VEX Observations & Linksets

Imposed rule: Work of this type or tasks of this type on this component must also be applied everywhere else it should be applied.

Link-Not-Merge brings the same immutable observation model to Excititor that Concelier now uses for advisories. VEX statements are stored as append-only observations; linksets correlate them, capture conflicts, and keep provenance so Policy Engine and UI surfaces can explain decisions without collapsing sources.

1. Model overview

1.1 Observation lifecycle

Ingest – Connectors fetch OpenVEX, CSAF VEX, CycloneDX VEX, or VEX attestations, validate signatures, and strip any derived consensus data forbidden by the Aggregation-Only Contract (AOC).
Persist – Excititor writes immutable vex_observations keyed by tenant, provider, upstream identifier, and contentHash. Supersedes chains record revisions; the original payload is never mutated.
Expose – WebService will surface paginated observation APIs and Offline Kit snapshots mirror the same data for air-gapped sites.
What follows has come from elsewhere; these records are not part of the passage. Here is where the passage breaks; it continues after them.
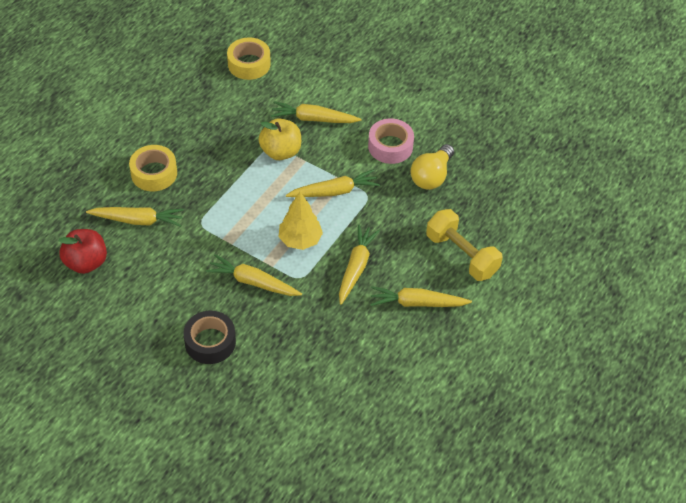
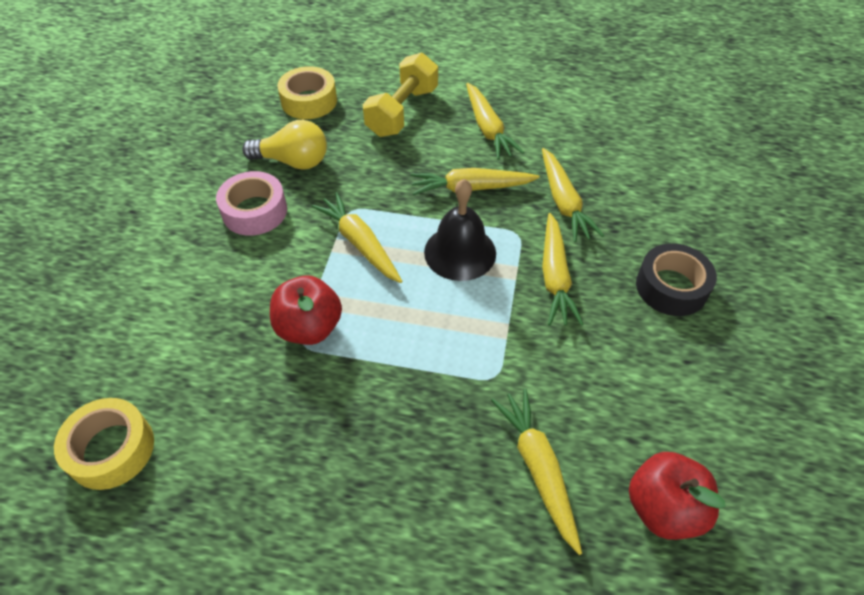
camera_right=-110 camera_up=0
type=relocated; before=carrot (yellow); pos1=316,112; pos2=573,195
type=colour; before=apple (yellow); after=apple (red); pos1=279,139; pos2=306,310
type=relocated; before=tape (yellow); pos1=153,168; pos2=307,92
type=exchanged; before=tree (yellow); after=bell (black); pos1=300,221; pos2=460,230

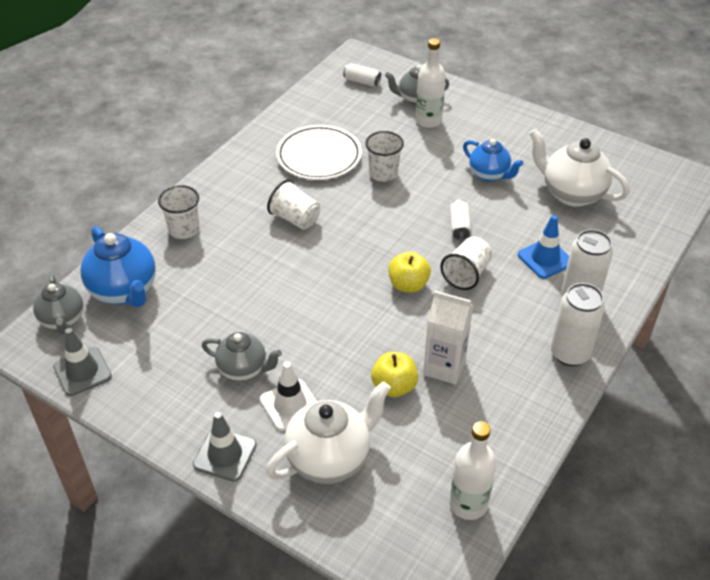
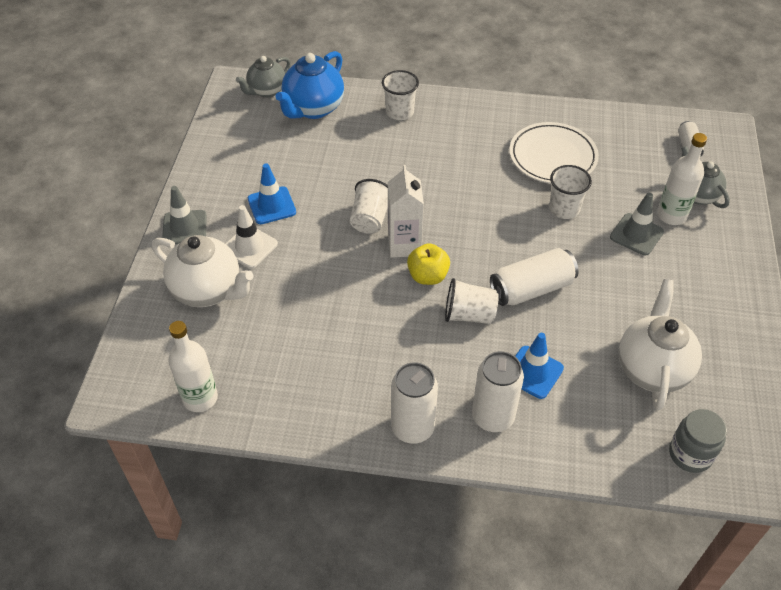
camera_right=65 camera_up=5
type=missing; before=teapot (blue); pos1=493,160
type=relocated; before=cup (white); pos1=293,205; pos2=369,206
type=size; before=can (white); pos1=460,220; pos2=534,277; scale=1.82
type=relocated; before=carton (white); pos1=448,338; pos2=406,211
type=relocated; before=traffic cone (grey); pos1=82,362; pos2=637,224
type=exchanged; before=teapot (grey); after=traffic cone (blue); pos1=242,356; pos2=272,194
type=missing; before=apple (yellow); pos1=394,374
type=appeared; after=jar (grey); pos2=698,441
Observation schema sketch (final shape lands with EXCITITOR-LNM-21-001):

observationId = {tenant}:{providerId}:{upstreamId}:{revision}
tenant, providerId, streamId
upstream{ upstreamId, documentVersion, fetchedAt, receivedAt,
          contentHash, signature{present, format?, keyId?, signature?} }
content{ format, specVersion, raw }
statements[
  { vulnerabilityId, productKey, status, justification?,
    introducedVersion?, fixedVersion?, locator }
]
linkset{ purls[], cpes[], aliases[], references[],
         reconciledFrom[], conflicts[]? }
attributes{ batchId?, replayCursor? }
createdAt

Raw payload (content.raw) remains lossless (Relaxed Extended JSON).
Statements provide normalized tuples for each claim contained in the document, including justification and version hints.
Linkset mirrors identifiers extracted during ingestion, retaining JSON pointer metadata so audits can trace back to the source fragment.

1.2 Linkset lifecycle

Linksets correlate claims referring to the same (vulnerabilityId, productKey) pair across providers.
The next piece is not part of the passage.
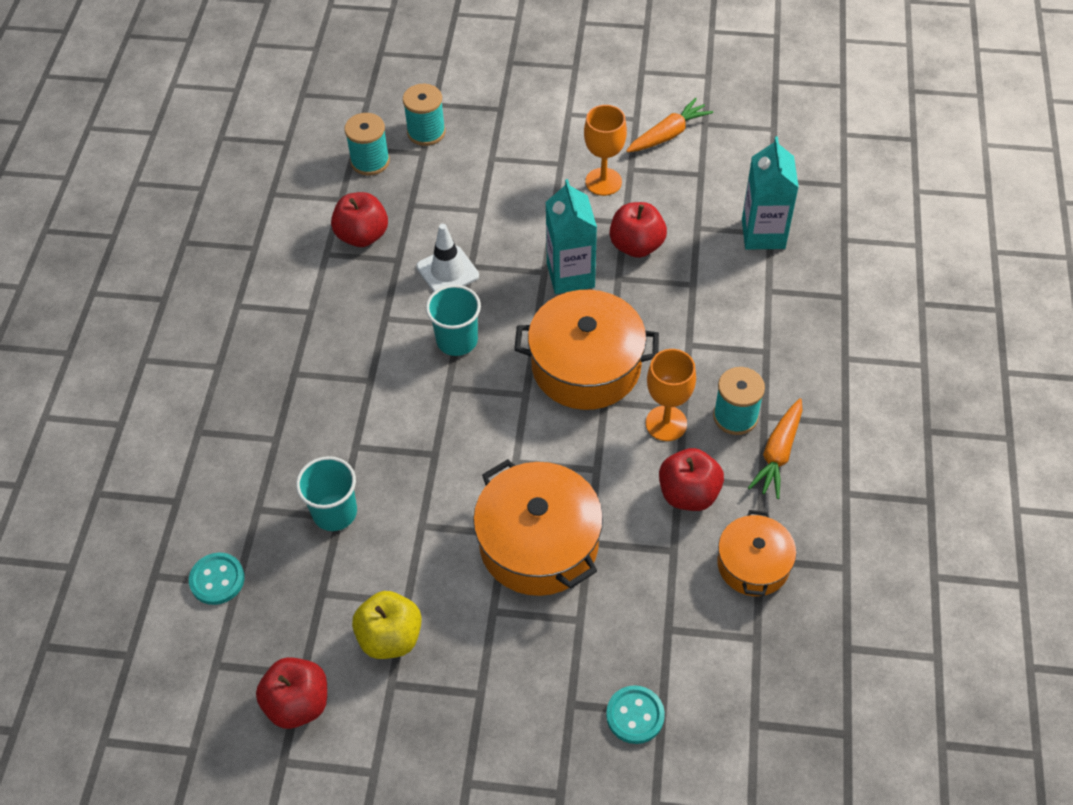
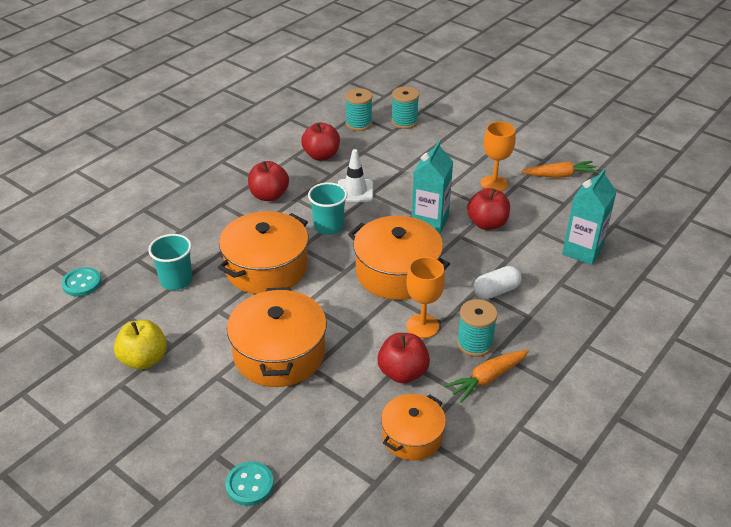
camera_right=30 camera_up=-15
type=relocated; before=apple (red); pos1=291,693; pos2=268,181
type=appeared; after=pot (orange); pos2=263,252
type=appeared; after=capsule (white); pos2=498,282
Seed – Observations push normalized identifiers (CVE, GHSA, vendor IDs) plus canonical product keys (purl preferred, cpe fallback). Platform-scoped statements remain marked non_joinable.
Correlate – The linkset builder groups statements by tenant and identity, combines alias graphs from Concelier, and uses justification/product overlap to assign correlation confidence.
Annotate – Conflicts (status disagreement, justification mismatch, range inconsistencies) are recorded as structured entries.
Persist – Results land in vex_linksets with deterministic IDs (hash of sorted (vulnerabilityId, productKey, observationIds)) and append-only history for replay/debugging.

Linksets never override statements or invent consensus; they simply align evidence for Policy Engine and consumers.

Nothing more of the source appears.